▸ What is required
Exclude the pictures, then copy word for word the lines running from the beginning of the records through the line with "sociedad y del".

▸ Material for this exercise

···

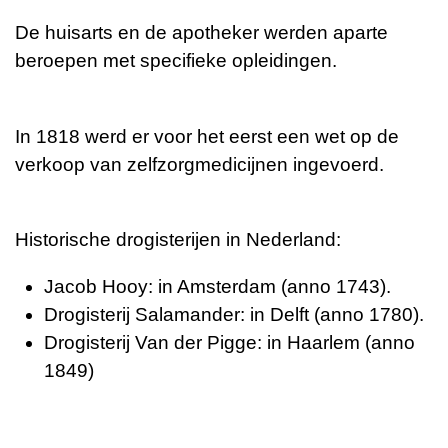
De huisarts en de apotheker werden aparte
beroepen met specifieke opleidingen.
In 1818 werd er voor het eerst een wet op de
verkoop van zelfzorgmedicijnen ingevoerd.
Historische drogisterijen in Nederland:
Jacob Hooy: in Amsterdam (anno 1743).
Drogisterij Salamander: in Delft (anno 1780).
Drogisterij Van der Pigge: in Haarlem (anno
1849)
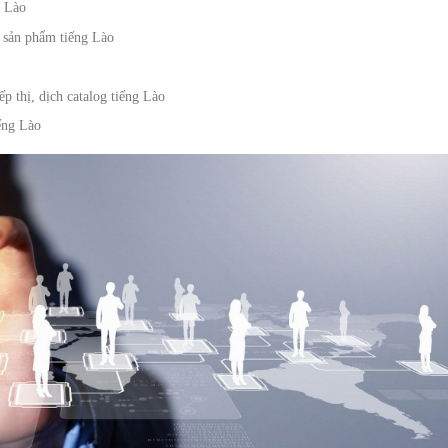
g Lào
n sản phẩm tiếng Lào
ếp thị, dịch catalog tiếng Lào
iếng Lào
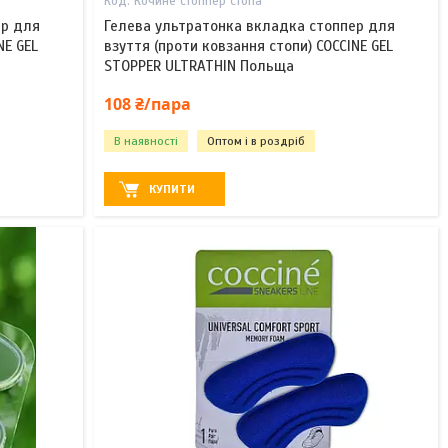
Кочине стоппер стопа
ер для
Гелева ультратонка вкладка стоппер для
NE GEL
взуття (проти ковзання стопи) COCCINE GEL
STOPPER ULTRATHIN Польща
108 ₴/пара
В наявності
Оптом і в роздріб
КУПИТИ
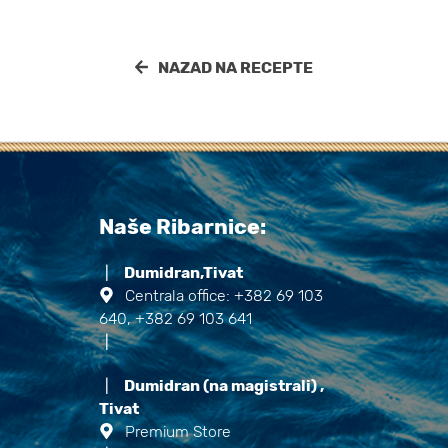
NAZAD NA RECEPTE
Naše Ribarnice:
|
Dumidran,Tivat
Centrala office: +382 69 103
640, +382 69 103 641
|
|
Dumidran (na magistrali) ,
Tivat
Premium Store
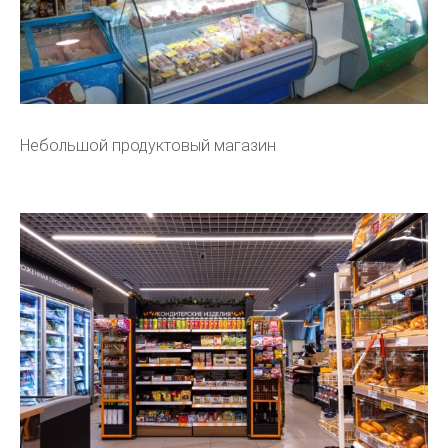
Небольшой продуктовый магазин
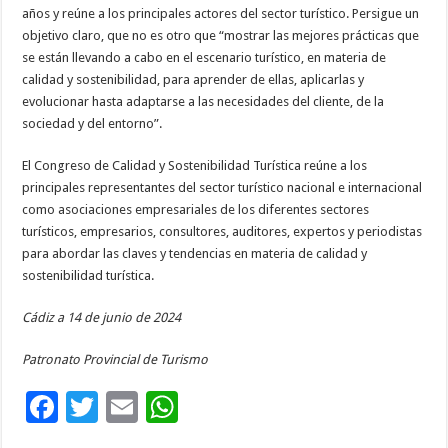
años y reúne a los principales actores del sector turístico. Persigue un
objetivo claro, que no es otro que “mostrar las mejores prácticas que
se están llevando a cabo en el escenario turístico, en materia de
calidad y sostenibilidad, para aprender de ellas, aplicarlas y
evolucionar hasta adaptarse a las necesidades del cliente, de la
sociedad y del entorno”.
El Congreso de Calidad y Sostenibilidad Turística reúne a los
principales representantes del sector turístico nacional e internacional
como asociaciones empresariales de los diferentes sectores
turísticos, empresarios, consultores, auditores, expertos y periodistas
para abordar las claves y tendencias en materia de calidad y
sostenibilidad turística.
Cádiz a 14 de junio de 2024
Patronato Provincial de Turismo
F
T
E
W
ac
wi
m
h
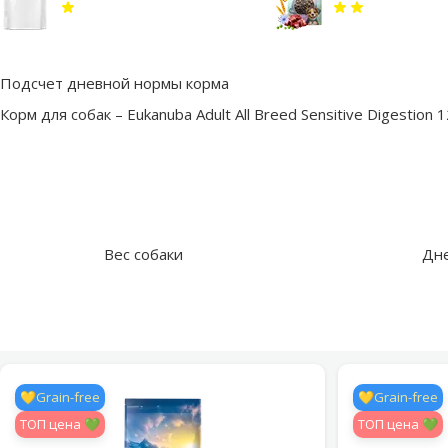
Подсчет дневной нормы корма
Корм для собак – Eukanuba Adult All Breed Sensitive Digestion 1
Вес собаки
Дне
💛Grain-free
💛Grain-free
TOП цена 💚
TOП цена 💚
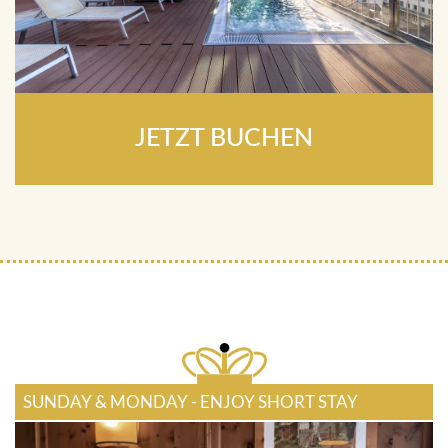
JETZT BUCHEN
SUNDAY & MONDAY - ENJOY SHORT STAY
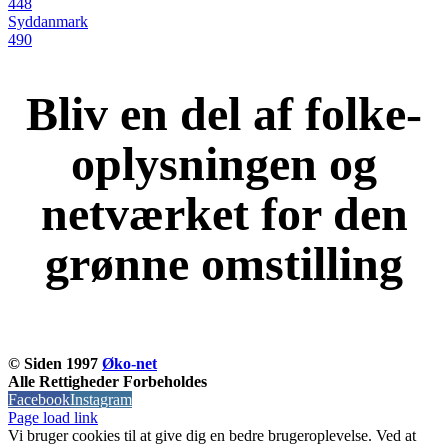
448
Syddanmark
490
Bliv en del af folke-
oplysningen og
netværket for den
grønne omstilling
KOM OG VÆR MED
© Siden 1997
Øko-net
Alle Rettigheder Forbeholdes
Facebook
Instagram
Page load link
Vi bruger cookies til at give dig en bedre brugeroplevelse. Ved at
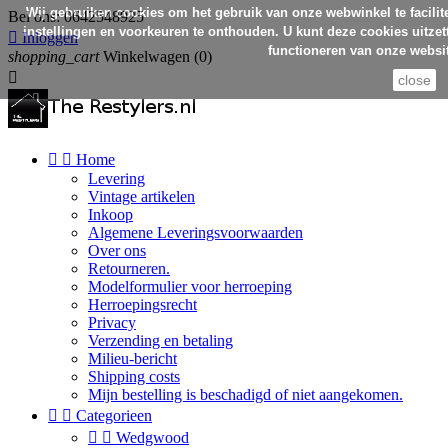
Wij gebruiken cookies om het gebruik van onze webwinkel te facilit
Bel ons:
0642548925
instellingen en voorkeuren te onthouden. U kunt deze cookies uitzett

Inloggen
functioneren van onze websit
shopping_cart
Winkelwagen
(0)

close


Home
Levering
Vintage artikelen
Inkoop
Algemene Leveringsvoorwaarden
Over ons
Retourneren.
Modelformulier voor herroeping
Herroepingsrecht
Privacy
Verzending en betaling
Milieu-bericht
Shipping costs
Mijn bestelling is beschadigd of niet aangekomen.


Categorieen


Wedgwood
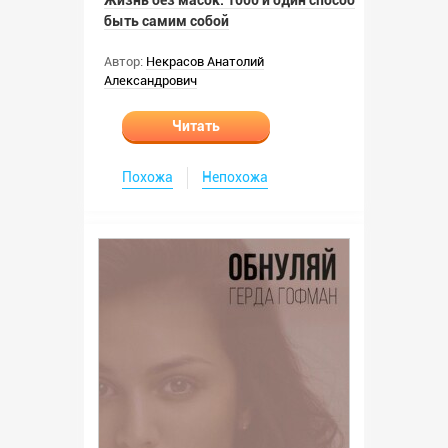
Жизнь без масок. 1000 и один способ
быть самим собой
Автор:
Некрасов Анатолий
Александрович
Читать
Похожа
Непохожа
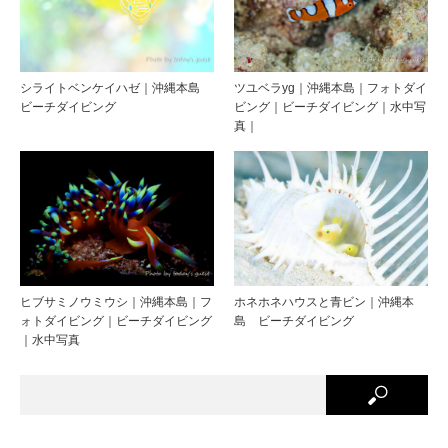
シライトベンケイハゼ｜沖縄本島
ツユベラyg｜沖縄本島｜フォトダイ
ビーチダイビング
ビング｜ビーチダイビング｜水中写
真｜
ヒブサミノウミウシ｜沖縄本島｜フ
ホネホネハウスと青ビン｜沖縄本
ォトダイビング｜ビーチダイビング
島 ビーチダイビング
｜水中写真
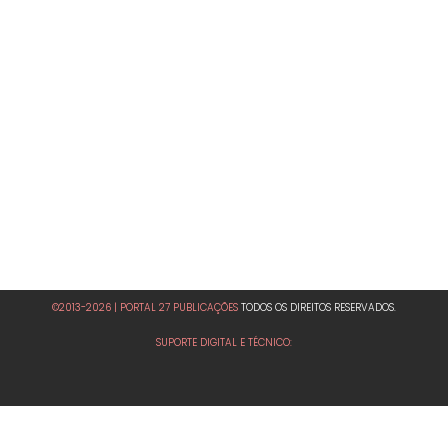
©2013-2026 | PORTAL 27 PUBLICAÇÕES
TODOS OS DIREITOS RESERVADOS.
SUPORTE DIGITAL E TÉCNICO:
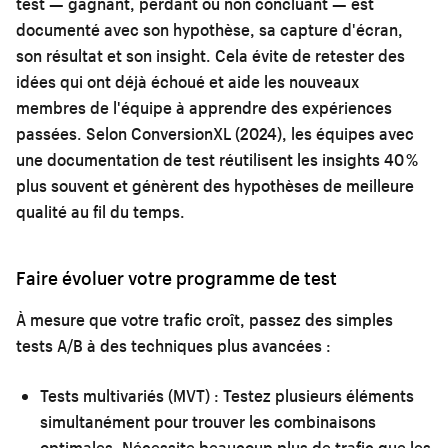
test — gagnant, perdant ou non concluant — est
documenté avec son hypothèse, sa capture d'écran,
son résultat et son insight. Cela évite de retester des
idées qui ont déjà échoué et aide les nouveaux
membres de l'équipe à apprendre des expériences
passées. Selon ConversionXL (2024), les équipes avec
une documentation de test réutilisent les insights 40 %
plus souvent et génèrent des hypothèses de meilleure
qualité au fil du temps.
Faire évoluer votre programme de test
À mesure que votre trafic croît, passez des simples
tests A/B à des techniques plus avancées :
Tests multivariés (MVT) :
Testez plusieurs éléments
simultanément pour trouver les combinaisons
optimales. Nécessite beaucoup plus de trafic que les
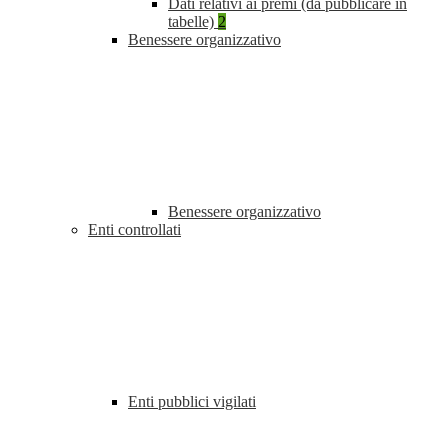
Dati relativi ai premi (da pubblicare in
tabelle)
2
Benessere organizzativo
Benessere organizzativo
Enti controllati
Enti pubblici vigilati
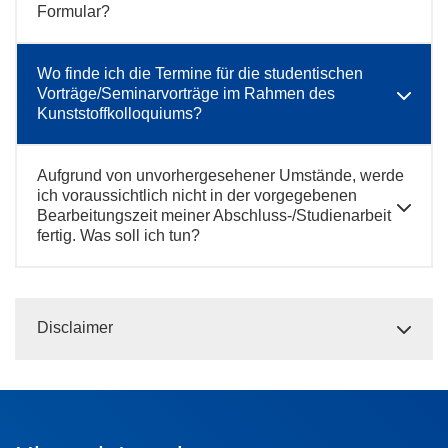
Formular?
Wo finde ich die Termine für die studentischen
Vorträge/Seminarvorträge im Rahmen des
Kunststoffkolloquiums?
Aufgrund von unvorhergesehener Umstände, werde
ich voraussichtlich nicht in der vorgegebenen
Bearbeitungszeit meiner Abschluss-/Studienarbeit
fertig. Was soll ich tun?
Disclaimer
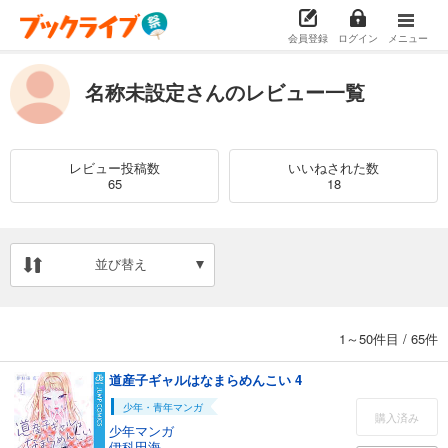
会員登録
ログイン
メニュー
名称未設定さんのレビュー一覧
レビュー投稿数
いいねされた数
65
18
並び替え
1～50件目
/
65件
道産子ギャルはなまらめんこい 4
少年・青年マンガ
購入済み
少年マンガ
伊科田海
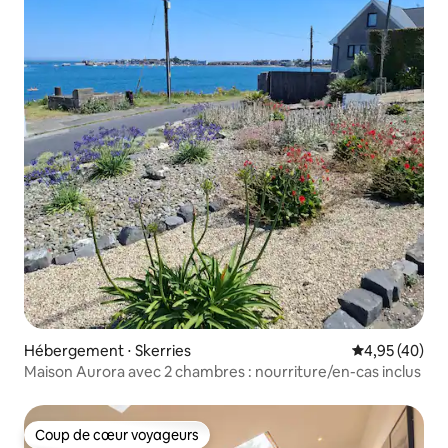
Hébergement ⋅ Skerries
Évaluation mo
4,95 (40)
Maison Aurora avec 2 chambres : nourriture/en-cas inclus
Coup de cœur voyageurs
Coup de cœur voyageurs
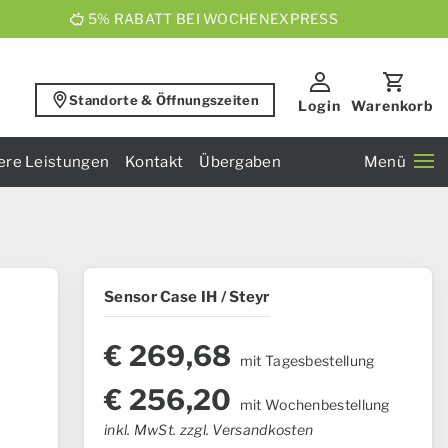
5% RABATT BEI WOCHENEXPRESS
Standorte & Öffnungszeiten
Login
Warenkorb
ere Leistungen
Kontakt
Übergaben
Menü
Sensor Case IH / Steyr
€
269,68
mit Tagesbestellung
€
256,20
mit Wochenbestellung
inkl. MwSt. zzgl. Versandkosten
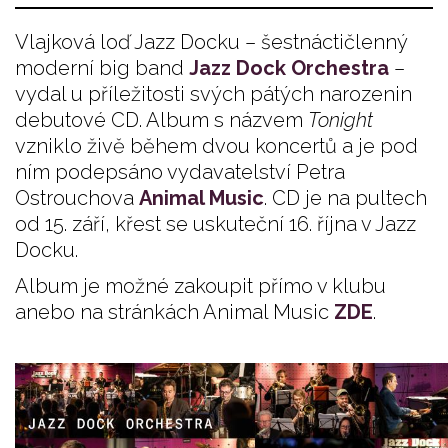
Vlajková loď Jazz Docku – šestnáctičlenný
moderní big band
Jazz Dock Orchestra
–
vydal u příležitosti svých pátých narozenin
debutové CD. Album s názvem
Tonight
vzniklo živě během dvou koncertů a je pod
ním podepsáno vydavatelství Petra
Ostrouchova
Animal Music
. CD je na pultech
od 15. září, křest se uskuteční 16. října v Jazz
Docku.
Album je možné zakoupit přímo v klubu
anebo na stránkách Animal Music
ZDE
.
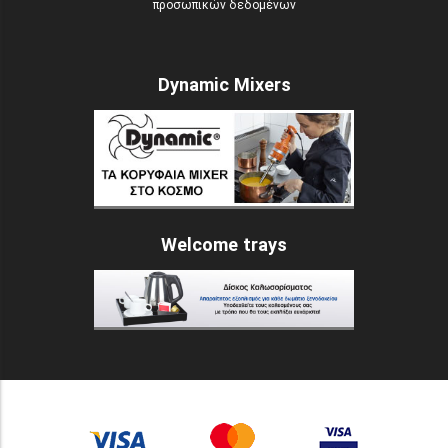
προσωπικών δεδομένων
Dynamic Mixers
Welcome trays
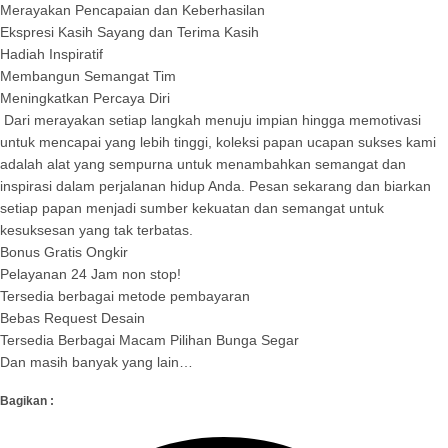
Merayakan Pencapaian dan Keberhasilan
Ekspresi Kasih Sayang dan Terima Kasih
Hadiah Inspiratif
Membangun Semangat Tim
Meningkatkan Percaya Diri
Dari merayakan setiap langkah menuju impian hingga memotivasi
untuk mencapai yang lebih tinggi, koleksi papan ucapan sukses kami
adalah alat yang sempurna untuk menambahkan semangat dan
inspirasi dalam perjalanan hidup Anda. Pesan sekarang dan biarkan
setiap papan menjadi sumber kekuatan dan semangat untuk
kesuksesan yang tak terbatas.
Bonus Gratis Ongkir
Pelayanan 24 Jam non stop!
Tersedia berbagai metode pembayaran
Bebas Request Desain
Tersedia Berbagai Macam Pilihan Bunga Segar
Dan masih banyak yang lain…
Bagikan :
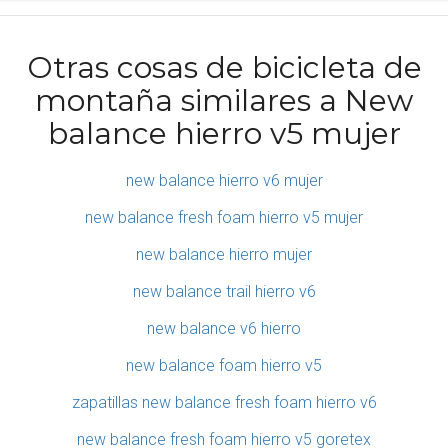
Otras cosas de bicicleta de
montaña similares a New
balance hierro v5 mujer
new balance hierro v6 mujer
new balance fresh foam hierro v5 mujer
new balance hierro mujer
new balance trail hierro v6
new balance v6 hierro
new balance foam hierro v5
zapatillas new balance fresh foam hierro v6
new balance fresh foam hierro v5 goretex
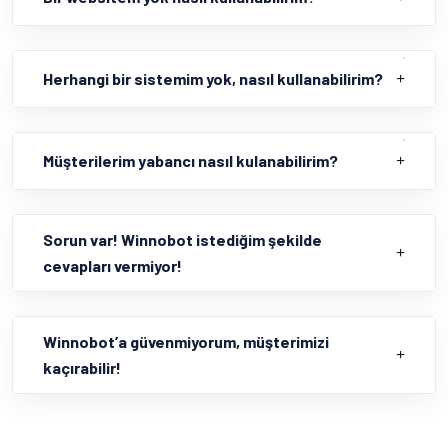
Herhangi bir sistemim yok, nasıl kullanabilirim?
Müşterilerim yabancı nasıl kulanabilirim?
Sorun var! Winnobot istediğim şekilde
cevapları vermiyor!
Winnobot’a güvenmiyorum, müşterimizi
kaçırabilir!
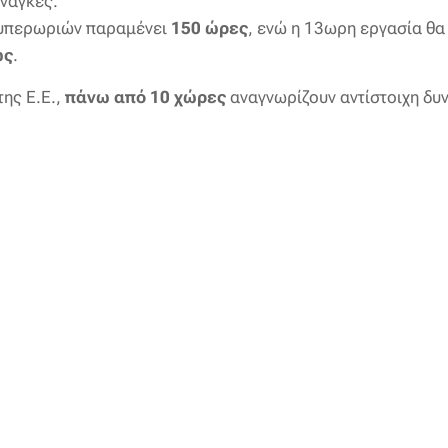
νάγκες.
 υπερωριών παραμένει
150 ώρες
, ενώ η 13ωρη εργασία θα
ως
.
της Ε.Ε.,
πάνω από 10 χώρες
αναγνωρίζουν αντίστοιχη δυν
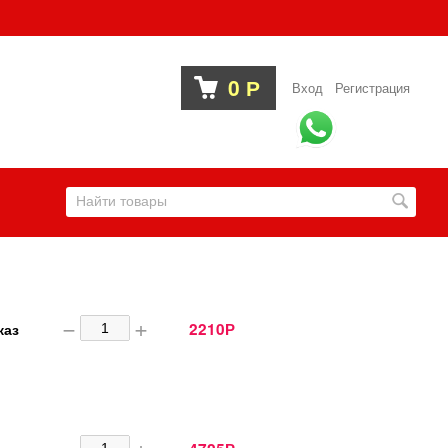
0
Р
Вход
Регистрация
−
+
2210
каз
Р
−
+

···

▸ Exercise output
De huisarts en de apotheker werden aparte
beroepen met specifieke opleidingen.
In 1818 werd er voor het eerst een wet op de
verkoop van zelfzorgmedicijnen ingevoerd.
Historische drogisterijen in Nederland:
Jacob Hooy: in Amsterdam (anno 1743).
Drogisterij Salamander: in Delft (anno 1780).
Drogisterij Van der Pigge: in Haarlem (anno
1849)
g Lào
n sản phẩm tiếng Lào
ếp thị, dịch catalog tiếng Lào
iếng Lào
Кочине стоппер стопа
ер для
Гелева ультратонка вкладка стоппер для
NE GEL
взуття (проти ковзання стопи) COCCINE GEL
STOPPER ULTRATHIN Польща
108 ₴/пара
В наявності
Оптом і в роздріб
КУПИТИ
NAZAD NA RECEPTE
Naše Ribarnice:
|
Dumidran,Tivat
Centrala office: +382 69 103
640, +382 69 103 641
|
|
Dumidran (na magistrali) ,
Tivat
Premium Store
Небольшой продуктовый магазин
años y reúne a los principales actores del sector turístico. Persigue un
objetivo claro, que no es otro que “mostrar las mejores prácticas que
se están llevando a cabo en el escenario turístico, en materia de
calidad y sostenibilidad, para aprender de ellas, aplicarlas y
evolucionar hasta adaptarse a las necesidades del cliente, de la
sociedad y del entorno”.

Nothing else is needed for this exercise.